## Assignment
Could you retype the entries below exactly, omitting every picture?

## Source data
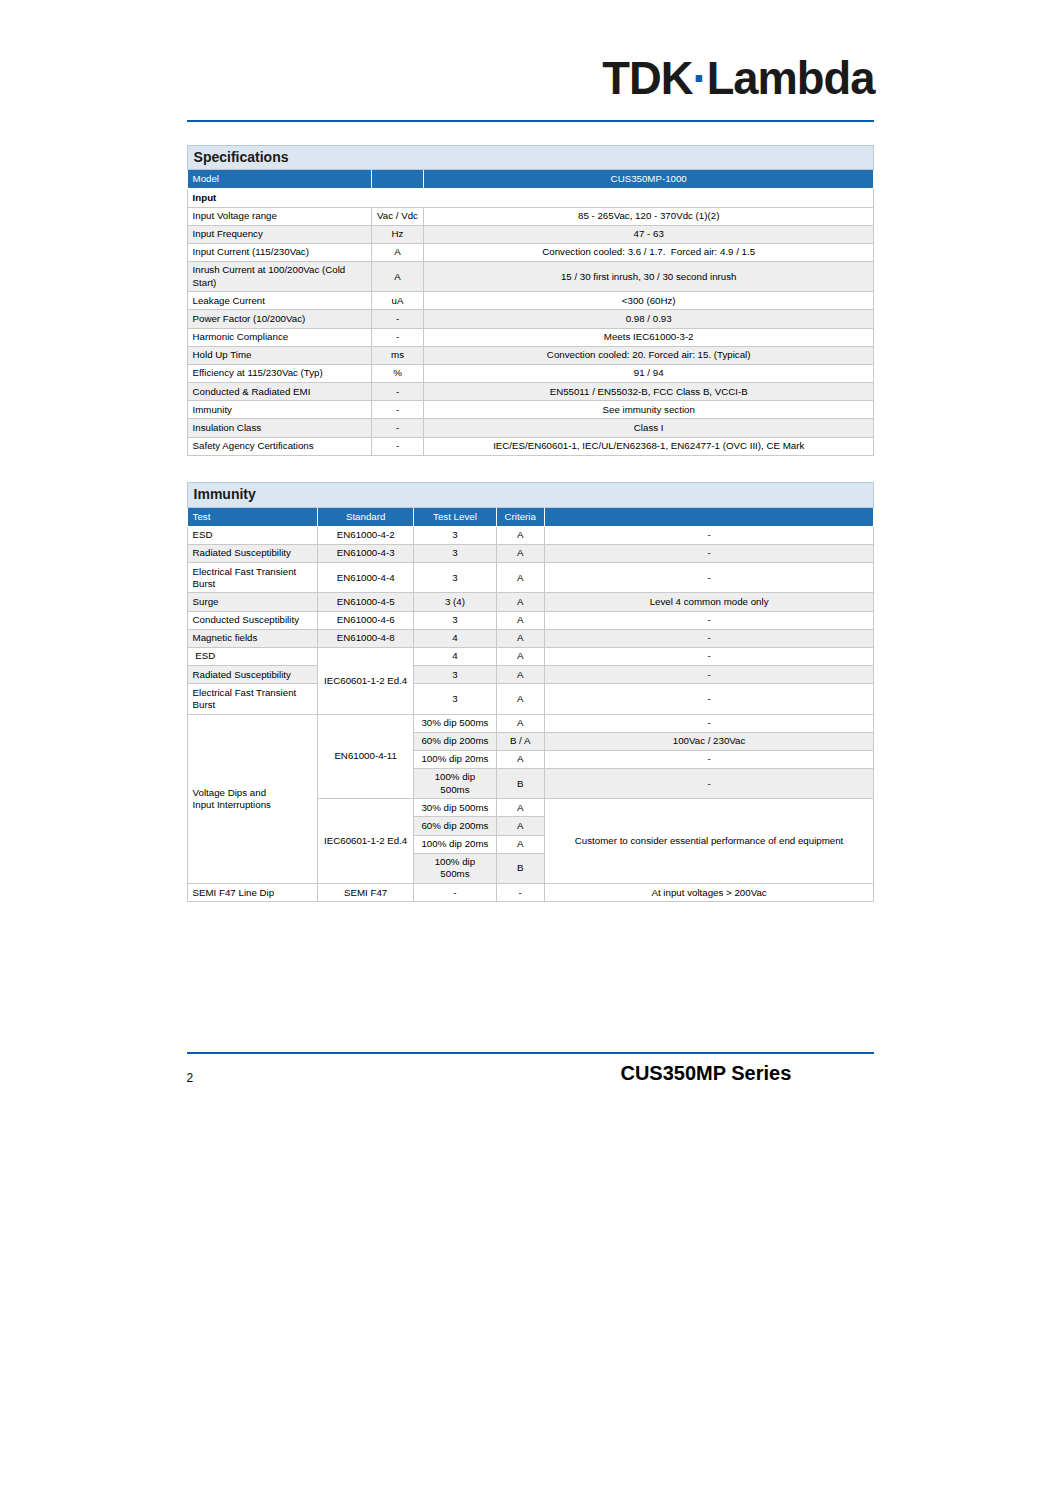TDK·Lambda
| Specifications |
| Model | | CUS350MP-1000 |
| Input |
| Input Voltage range | Vac / Vdc | 85 - 265Vac, 120 - 370Vdc (1)(2) |
| Input Frequency | Hz | 47 - 63 |
| Input Current (115/230Vac) | A | Convection cooled: 3.6 / 1.7. Forced air: 4.9 / 1.5 |
| Inrush Current at 100/200Vac (Cold Start) | A | 15 / 30 first inrush, 30 / 30 second inrush |
| Leakage Current | uA | <300 (60Hz) |
| Power Factor (10/200Vac) | - | 0.98 / 0.93 |
| Harmonic Compliance | - | Meets IEC61000-3-2 |
| Hold Up Time | ms | Convection cooled: 20. Forced air: 15. (Typical) |
| Efficiency at 115/230Vac (Typ) | % | 91 / 94 |
| Conducted & Radiated EMI | - | EN55011 / EN55032-B, FCC Class B, VCCI-B |
| Immunity | - | See immunity section |
| Insulation Class | - | Class I |
| Safety Agency Certifications | - | IEC/ES/EN60601-1, IEC/UL/EN62368-1, EN62477-1 (OVC III), CE Mark |
| Immunity |
| Test | Standard | Test Level | Criteria | |
| ESD | EN61000-4-2 | 3 | A | - |
| Radiated Susceptibility | EN61000-4-3 | 3 | A | - |
| Electrical Fast Transient Burst | EN61000-4-4 | 3 | A | - |
| Surge | EN61000-4-5 | 3 (4) | A | Level 4 common mode only |
| Conducted Susceptibility | EN61000-4-6 | 3 | A | - |
| Magnetic fields | EN61000-4-8 | 4 | A | - |
| ESD | IEC60601-1-2 Ed.4 | 4 | A | - |
| Radiated Susceptibility | 3 | A | - |
| Electrical Fast Transient Burst | 3 | A | - |
| Voltage Dips and Input Interruptions | EN61000-4-11 | 30% dip 500ms | A | - |
| 60% dip 200ms | B / A | 100Vac / 230Vac |
| 100% dip 20ms | A | - |
| 100% dip 500ms | B | - |
| IEC60601-1-2 Ed.4 | 30% dip 500ms | A | Customer to consider essential performance of end equipment |
| 60% dip 200ms | A |
| 100% dip 20ms | A |
| 100% dip 500ms | B |
| SEMI F47 Line Dip | SEMI F47 | - | - | At input voltages > 200Vac |
2
CUS350MP Series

## Solved problem
TDK·Lambda
| Specifications |
| Model | | CUS350MP-1000 |
| Input |
| Input Voltage range | Vac / Vdc | 85 - 265Vac, 120 - 370Vdc (1)(2) |
| Input Frequency | Hz | 47 - 63 |
| Input Current (115/230Vac) | A | Convection cooled: 3.6 / 1.7. Forced air: 4.9 / 1.5 |
| Inrush Current at 100/200Vac (Cold Start) | A | 15 / 30 first inrush, 30 / 30 second inrush |
| Leakage Current | uA | <300 (60Hz) |
| Power Factor (10/200Vac) | - | 0.98 / 0.93 |
| Harmonic Compliance | - | Meets IEC61000-3-2 |
| Hold Up Time | ms | Convection cooled: 20. Forced air: 15. (Typical) |
| Efficiency at 115/230Vac (Typ) | % | 91 / 94 |
| Conducted & Radiated EMI | - | EN55011 / EN55032-B, FCC Class B, VCCI-B |
| Immunity | - | See immunity section |
| Insulation Class | - | Class I |
| Safety Agency Certifications | - | IEC/ES/EN60601-1, IEC/UL/EN62368-1, EN62477-1 (OVC III), CE Mark |
| Immunity |
| Test | Standard | Test Level | Criteria | |
| ESD | EN61000-4-2 | 3 | A | - |
| Radiated Susceptibility | EN61000-4-3 | 3 | A | - |
| Electrical Fast Transient Burst | EN61000-4-4 | 3 | A | - |
| Surge | EN61000-4-5 | 3 (4) | A | Level 4 common mode only |
| Conducted Susceptibility | EN61000-4-6 | 3 | A | - |
| Magnetic fields | EN61000-4-8 | 4 | A | - |
| ESD | IEC60601-1-2 Ed.4 | 4 | A | - |
| Radiated Susceptibility | 3 | A | - |
| Electrical Fast Transient Burst | 3 | A | - |
| Voltage Dips and Input Interruptions | EN61000-4-11 | 30% dip 500ms | A | - |
| 60% dip 200ms | B / A | 100Vac / 230Vac |
| 100% dip 20ms | A | - |
| 100% dip 500ms | B | - |
| IEC60601-1-2 Ed.4 | 30% dip 500ms | A | Customer to consider essential performance of end equipment |
| 60% dip 200ms | A |
| 100% dip 20ms | A |
| 100% dip 500ms | B |
| SEMI F47 Line Dip | SEMI F47 | - | - | At input voltages > 200Vac |
2
CUS350MP Series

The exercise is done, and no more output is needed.